**What you are asked to do:** Your answer must be an exact transcription of every record.

Stored records
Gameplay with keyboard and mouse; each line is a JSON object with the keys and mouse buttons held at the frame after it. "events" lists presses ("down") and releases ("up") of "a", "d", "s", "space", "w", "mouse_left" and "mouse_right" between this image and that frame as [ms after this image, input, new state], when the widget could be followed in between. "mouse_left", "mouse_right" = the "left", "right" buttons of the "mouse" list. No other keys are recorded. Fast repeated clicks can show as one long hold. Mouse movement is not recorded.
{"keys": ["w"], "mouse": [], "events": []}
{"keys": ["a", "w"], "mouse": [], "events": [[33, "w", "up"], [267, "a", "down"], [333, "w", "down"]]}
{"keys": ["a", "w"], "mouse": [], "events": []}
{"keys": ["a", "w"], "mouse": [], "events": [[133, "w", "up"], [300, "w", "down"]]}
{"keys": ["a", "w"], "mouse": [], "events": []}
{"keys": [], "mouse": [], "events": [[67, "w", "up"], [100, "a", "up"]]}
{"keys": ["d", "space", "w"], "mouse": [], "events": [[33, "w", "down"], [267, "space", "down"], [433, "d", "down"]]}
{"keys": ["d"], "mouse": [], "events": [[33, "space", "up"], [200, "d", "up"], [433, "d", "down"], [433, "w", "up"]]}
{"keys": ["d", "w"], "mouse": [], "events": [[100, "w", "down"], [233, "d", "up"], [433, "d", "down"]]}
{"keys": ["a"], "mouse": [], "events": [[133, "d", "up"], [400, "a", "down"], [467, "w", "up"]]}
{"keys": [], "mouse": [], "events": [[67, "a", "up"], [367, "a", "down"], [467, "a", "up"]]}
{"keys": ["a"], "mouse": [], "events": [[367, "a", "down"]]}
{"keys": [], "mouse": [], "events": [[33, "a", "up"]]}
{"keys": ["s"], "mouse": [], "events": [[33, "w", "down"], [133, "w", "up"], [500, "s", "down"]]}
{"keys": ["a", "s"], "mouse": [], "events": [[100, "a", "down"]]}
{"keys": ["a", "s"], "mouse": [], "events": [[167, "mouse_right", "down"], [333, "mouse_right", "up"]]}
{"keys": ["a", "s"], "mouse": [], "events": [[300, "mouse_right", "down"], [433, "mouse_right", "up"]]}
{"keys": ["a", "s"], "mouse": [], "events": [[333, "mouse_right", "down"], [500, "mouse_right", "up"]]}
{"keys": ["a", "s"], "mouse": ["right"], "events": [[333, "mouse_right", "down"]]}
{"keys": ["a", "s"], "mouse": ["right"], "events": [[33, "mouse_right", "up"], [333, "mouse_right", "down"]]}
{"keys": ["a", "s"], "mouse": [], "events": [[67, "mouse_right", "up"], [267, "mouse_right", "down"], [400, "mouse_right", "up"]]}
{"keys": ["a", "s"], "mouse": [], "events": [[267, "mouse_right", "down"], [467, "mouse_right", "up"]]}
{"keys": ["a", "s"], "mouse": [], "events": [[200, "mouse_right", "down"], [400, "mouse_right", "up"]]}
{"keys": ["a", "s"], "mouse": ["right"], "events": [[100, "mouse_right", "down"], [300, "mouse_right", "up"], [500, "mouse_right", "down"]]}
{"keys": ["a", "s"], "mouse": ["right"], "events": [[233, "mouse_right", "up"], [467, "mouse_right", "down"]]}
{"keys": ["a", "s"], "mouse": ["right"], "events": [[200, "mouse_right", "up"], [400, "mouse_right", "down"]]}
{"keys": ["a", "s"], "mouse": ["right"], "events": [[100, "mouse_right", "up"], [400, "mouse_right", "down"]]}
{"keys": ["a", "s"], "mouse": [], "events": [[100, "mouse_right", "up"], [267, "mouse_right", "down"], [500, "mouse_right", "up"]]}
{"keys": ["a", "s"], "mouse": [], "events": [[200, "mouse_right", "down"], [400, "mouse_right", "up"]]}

**Output below:**
Gameplay with keyboard and mouse; each line is a JSON object with the keys and mouse buttons held at the frame after it. "events" lists presses ("down") and releases ("up") of "a", "d", "s", "space", "w", "mouse_left" and "mouse_right" between this image and that frame as [ms after this image, input, new state], when the widget could be followed in between. "mouse_left", "mouse_right" = the "left", "right" buttons of the "mouse" list. No other keys are recorded. Fast repeated clicks can show as one long hold. Mouse movement is not recorded.
{"keys": ["w"], "mouse": [], "events": []}
{"keys": ["a", "w"], "mouse": [], "events": [[33, "w", "up"], [267, "a", "down"], [333, "w", "down"]]}
{"keys": ["a", "w"], "mouse": [], "events": []}
{"keys": ["a", "w"], "mouse": [], "events": [[133, "w", "up"], [300, "w", "down"]]}
{"keys": ["a", "w"], "mouse": [], "events": []}
{"keys": [], "mouse": [], "events": [[67, "w", "up"], [100, "a", "up"]]}
{"keys": ["d", "space", "w"], "mouse": [], "events": [[33, "w", "down"], [267, "space", "down"], [433, "d", "down"]]}
{"keys": ["d"], "mouse": [], "events": [[33, "space", "up"], [200, "d", "up"], [433, "d", "down"], [433, "w", "up"]]}
{"keys": ["d", "w"], "mouse": [], "events": [[100, "w", "down"], [233, "d", "up"], [433, "d", "down"]]}
{"keys": ["a"], "mouse": [], "events": [[133, "d", "up"], [400, "a", "down"], [467, "w", "up"]]}
{"keys": [], "mouse": [], "events": [[67, "a", "up"], [367, "a", "down"], [467, "a", "up"]]}
{"keys": ["a"], "mouse": [], "events": [[367, "a", "down"]]}
{"keys": [], "mouse": [], "events": [[33, "a", "up"]]}
{"keys": ["s"], "mouse": [], "events": [[33, "w", "down"], [133, "w", "up"], [500, "s", "down"]]}
{"keys": ["a", "s"], "mouse": [], "events": [[100, "a", "down"]]}
{"keys": ["a", "s"], "mouse": [], "events": [[167, "mouse_right", "down"], [333, "mouse_right", "up"]]}
{"keys": ["a", "s"], "mouse": [], "events": [[300, "mouse_right", "down"], [433, "mouse_right", "up"]]}
{"keys": ["a", "s"], "mouse": [], "events": [[333, "mouse_right", "down"], [500, "mouse_right", "up"]]}
{"keys": ["a", "s"], "mouse": ["right"], "events": [[333, "mouse_right", "down"]]}
{"keys": ["a", "s"], "mouse": ["right"], "events": [[33, "mouse_right", "up"], [333, "mouse_right", "down"]]}
{"keys": ["a", "s"], "mouse": [], "events": [[67, "mouse_right", "up"], [267, "mouse_right", "down"], [400, "mouse_right", "up"]]}
{"keys": ["a", "s"], "mouse": [], "events": [[267, "mouse_right", "down"], [467, "mouse_right", "up"]]}
{"keys": ["a", "s"], "mouse": [], "events": [[200, "mouse_right", "down"], [400, "mouse_right", "up"]]}
{"keys": ["a", "s"], "mouse": ["right"], "events": [[100, "mouse_right", "down"], [300, "mouse_right", "up"], [500, "mouse_right", "down"]]}
{"keys": ["a", "s"], "mouse": ["right"], "events": [[233, "mouse_right", "up"], [467, "mouse_right", "down"]]}
{"keys": ["a", "s"], "mouse": ["right"], "events": [[200, "mouse_right", "up"], [400, "mouse_right", "down"]]}
{"keys": ["a", "s"], "mouse": ["right"], "events": [[100, "mouse_right", "up"], [400, "mouse_right", "down"]]}
{"keys": ["a", "s"], "mouse": [], "events": [[100, "mouse_right", "up"], [267, "mouse_right", "down"], [500, "mouse_right", "up"]]}
{"keys": ["a", "s"], "mouse": [], "events": [[200, "mouse_right", "down"], [400, "mouse_right", "up"]]}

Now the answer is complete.